- 文書の抜粋:
========

今年も年末調整の季節が近づいてきました。2025年の年末調整では、扶養控除などの基準となるいわゆる「103万円の壁」が「123万円の壁」へと変更になります。この改正により、これまで対象外だった方が扶養控除などの対象となる可能性がありますので、確認しておきましょう。
目次
今年の年末調整、ポイントは大きく2つ
みなさん、こんにちは。京都の税理士、加藤博己です。
税理士の業界では、この時期になると「そろそろ年末調整の準備を始めないと」という声が聞こえ始めます。
顧問先企業の経営者様や経理ご担当者様はもちろん、従業員の皆様にとっても、年末調整は1年間の所得税を精算するための大切な手続きです。
年々複雑になる年末調整ですが、今年、2025年(令和7年)の年末調整を進める上で、特に注意しておきたい大きなポイントが2つあります。
1つは、「特定親族特別控除」です。
これは、大学生などのお子さんがいらっしゃるご家庭に関係する話で、お子さんのアルバイト代をいかに正確に把握するかが重要になってきます。

========

- 収集データ:
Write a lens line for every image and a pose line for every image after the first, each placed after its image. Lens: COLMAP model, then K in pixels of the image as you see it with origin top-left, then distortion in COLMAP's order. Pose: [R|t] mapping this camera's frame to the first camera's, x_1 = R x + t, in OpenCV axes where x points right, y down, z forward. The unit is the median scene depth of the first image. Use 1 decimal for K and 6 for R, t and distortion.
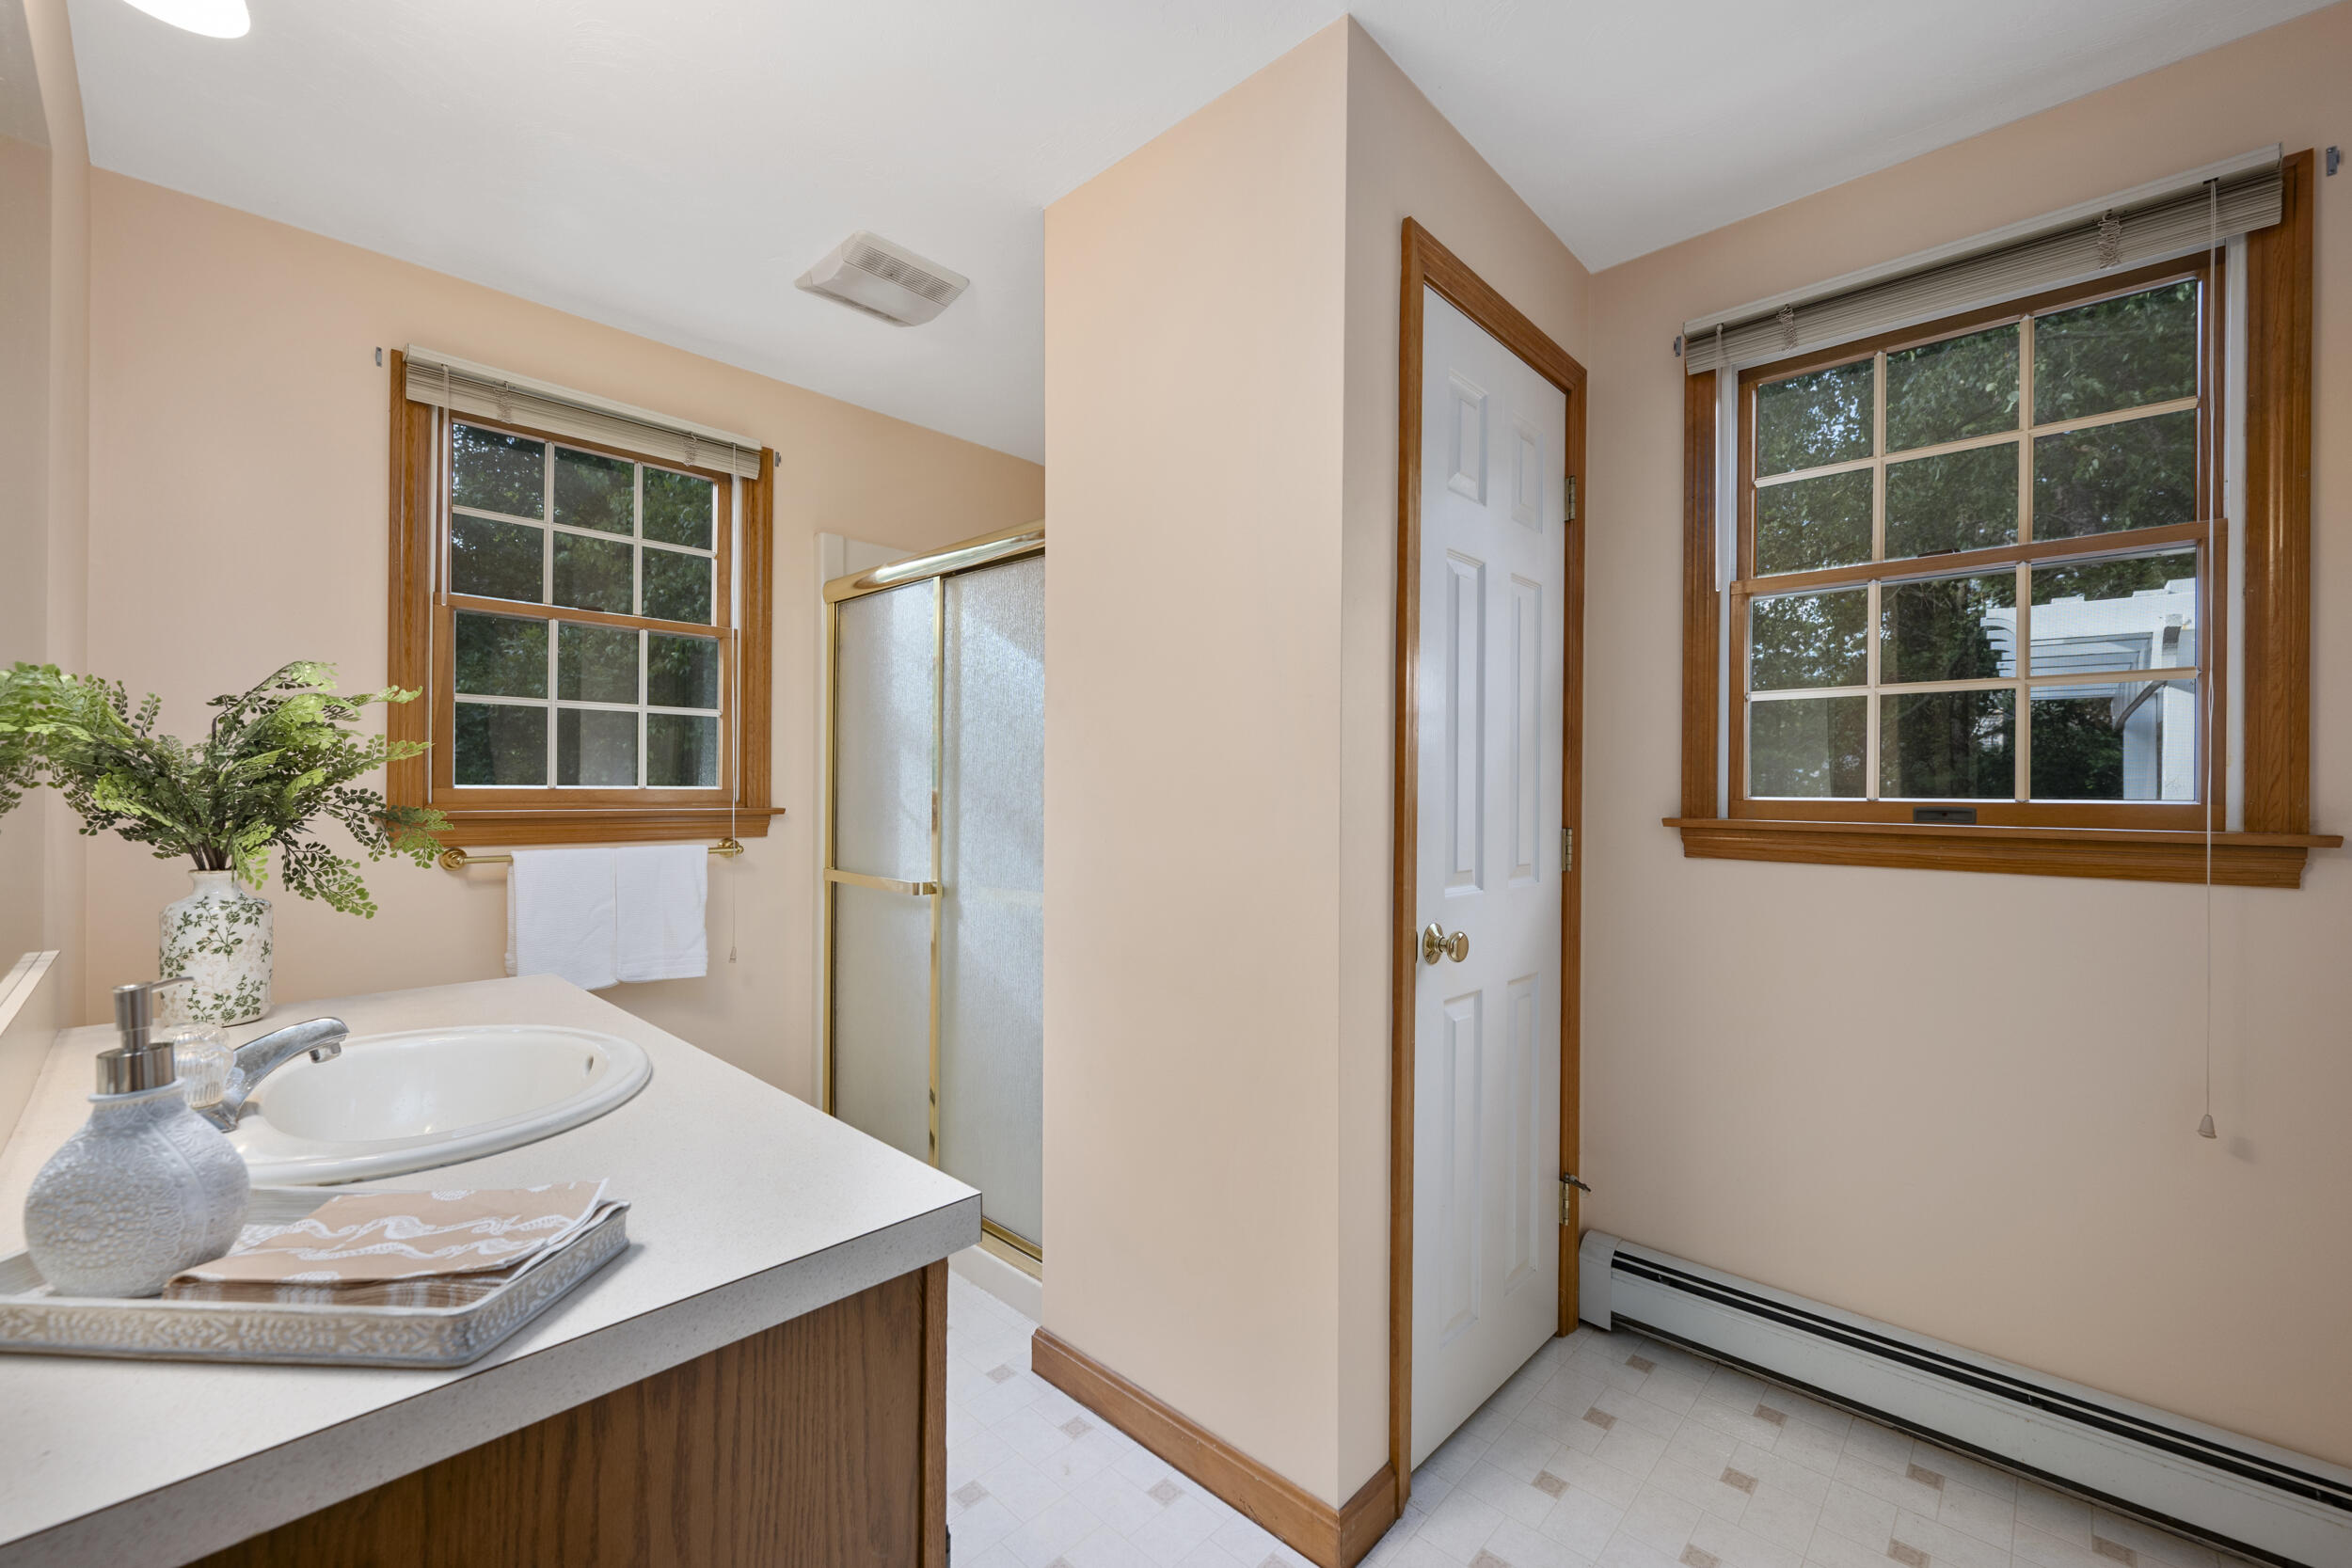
lens RADIAL K [[962.6, 0, 1176.0], [0, 962.6, 784.0], [0, 0, 1]] dist [-0.000942, 0.000040]
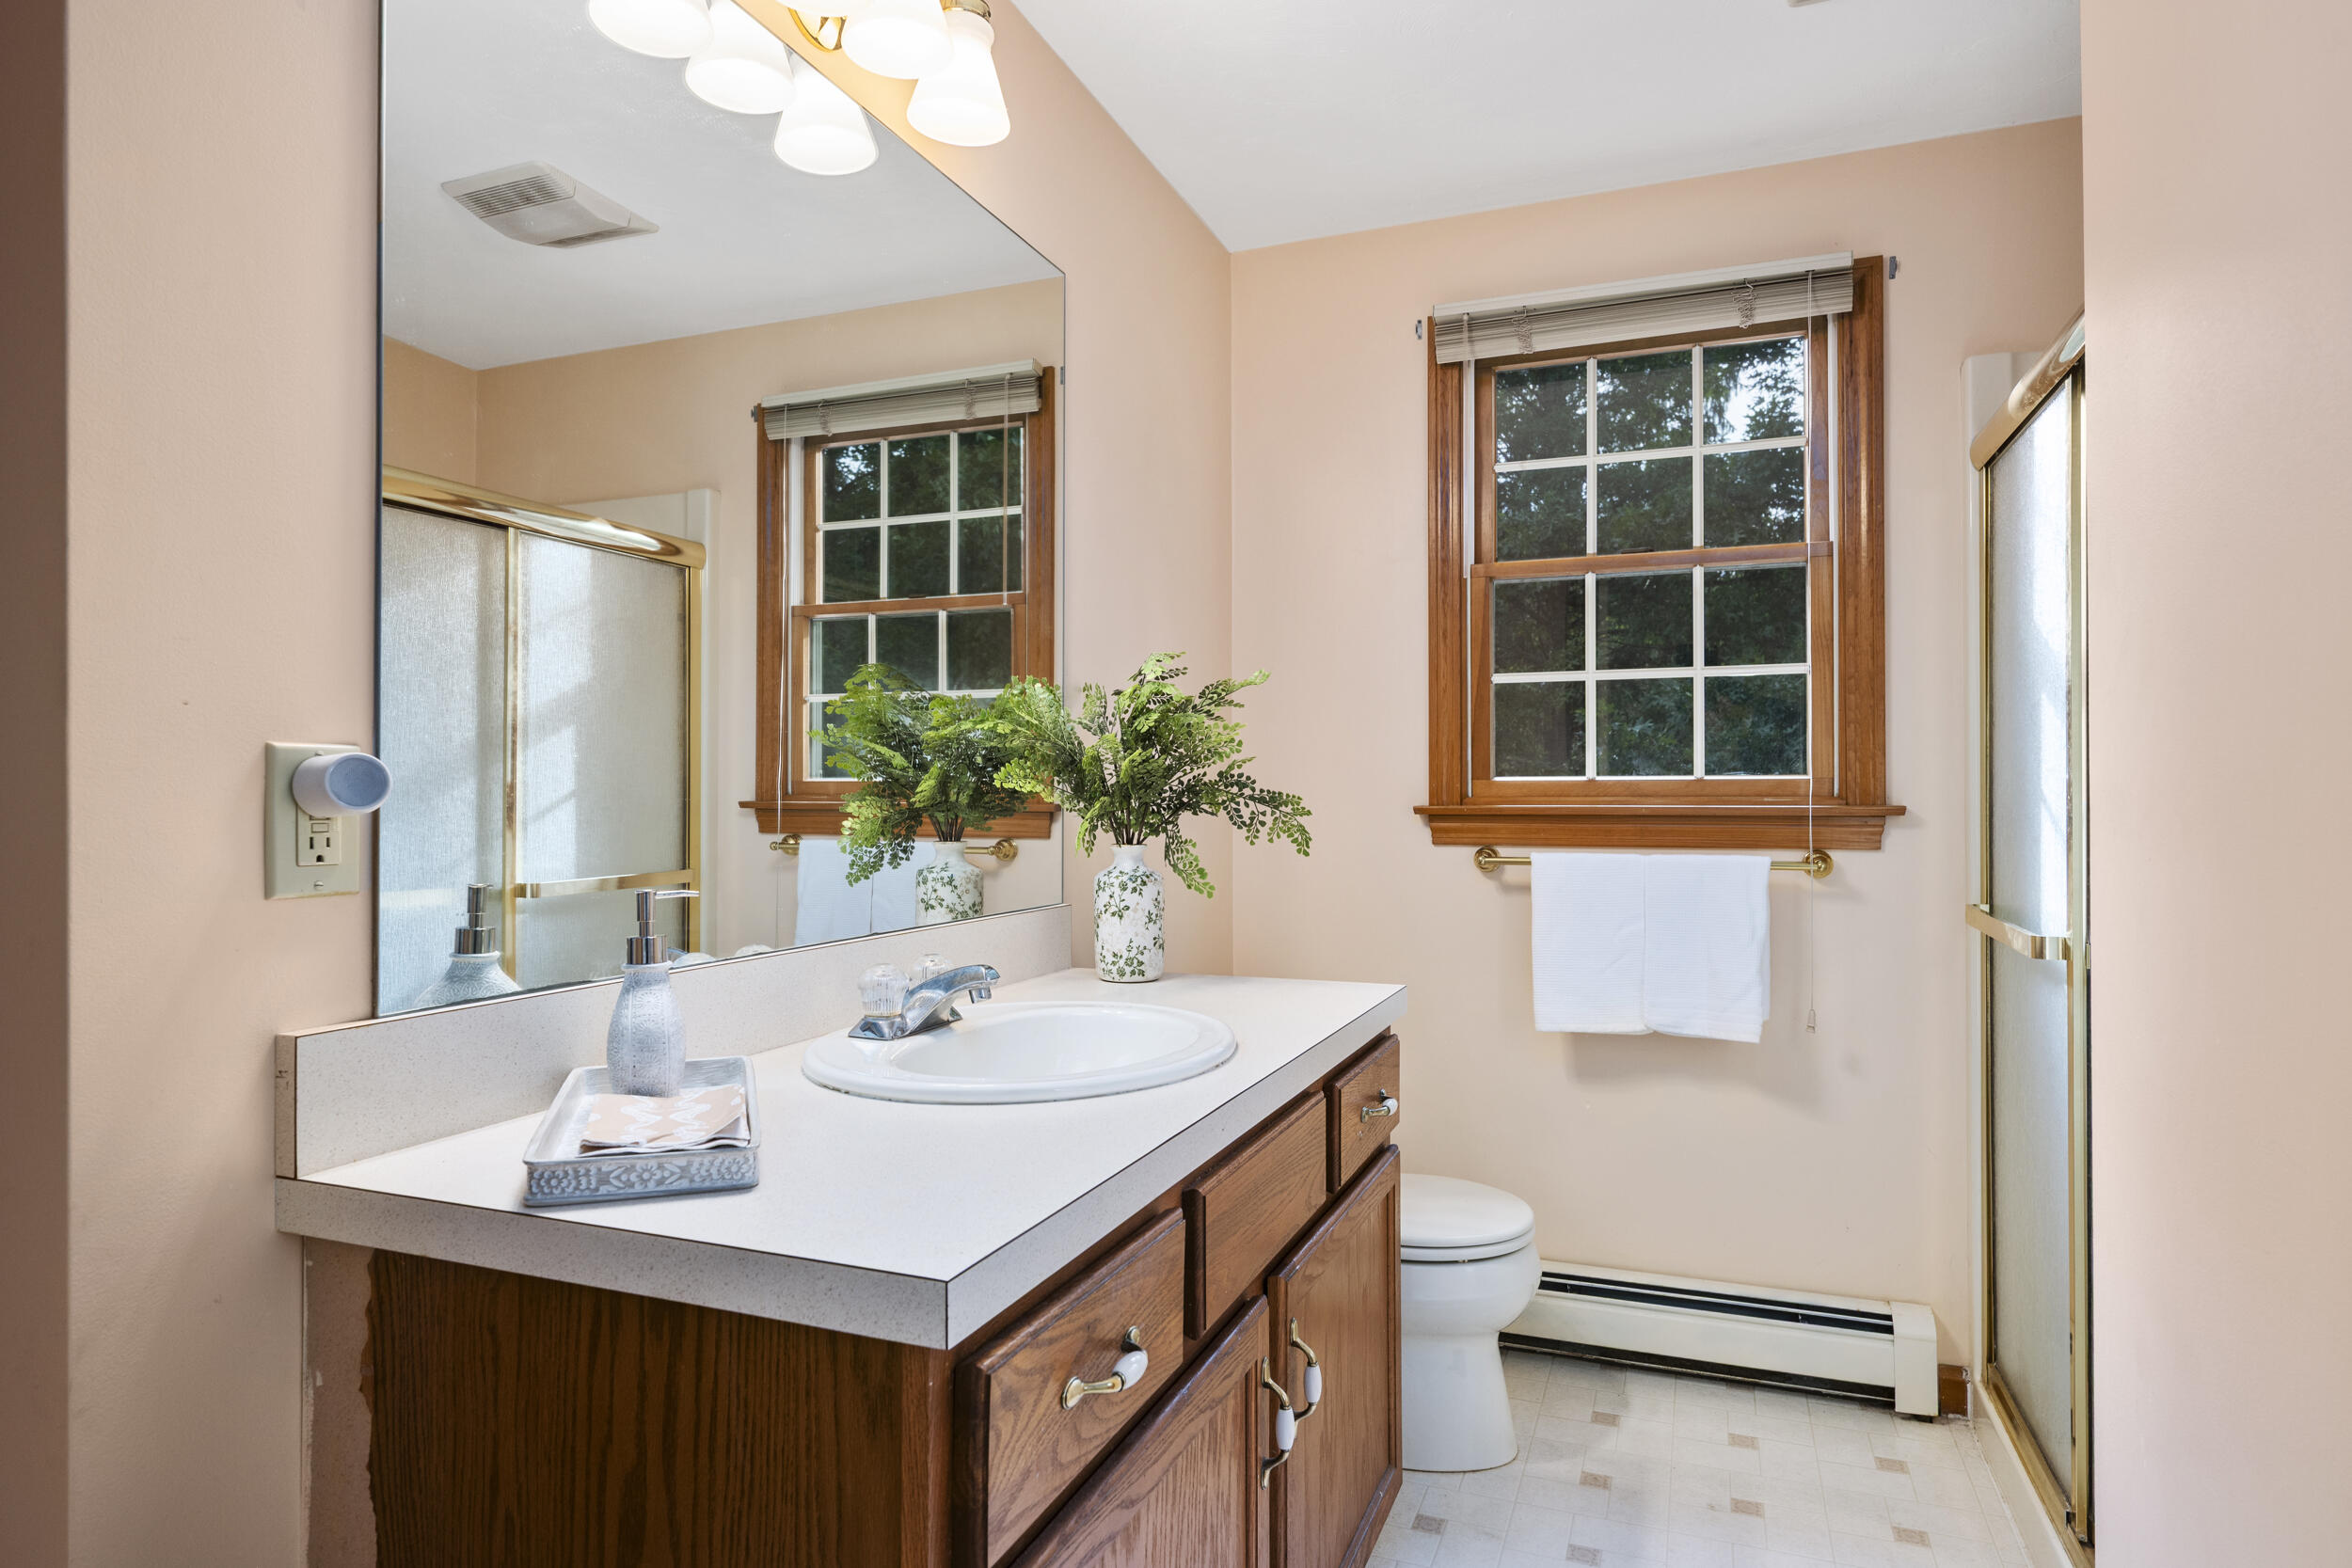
lens RADIAL K [[1310.9, 0, 1176.0], [0, 1310.9, 784.0], [0, 0, 1]] dist [0.000288, -0.000306]
pose [[0.374876, -0.018217, -0.926896, 0.278500], [0.007778, 0.999834, -0.016504, 0.026588], [0.927042, -0.001022, 0.374955, 0.285460]]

========

- 課題の目的:
上の年末調整の記事から、「今年も年末調整の季節が近づい」で始まり「を始めないと」という声が聞こえ始めます。」で終わる部分を、一字も変えずに書き出してもらえますか？

- 課題の解答:
今年も年末調整の季節が近づいてきました。2025年の年末調整では、扶養控除などの基準となるいわゆる「103万円の壁」が「123万円の壁」へと変更になります。この改正により、これまで対象外だった方が扶養控除などの対象となる可能性がありますので、確認しておきましょう。
目次
今年の年末調整、ポイントは大きく2つ
みなさん、こんにちは。京都の税理士、加藤博己です。
税理士の業界では、この時期になると「そろそろ年末調整の準備を始めないと」という声が聞こえ始めます。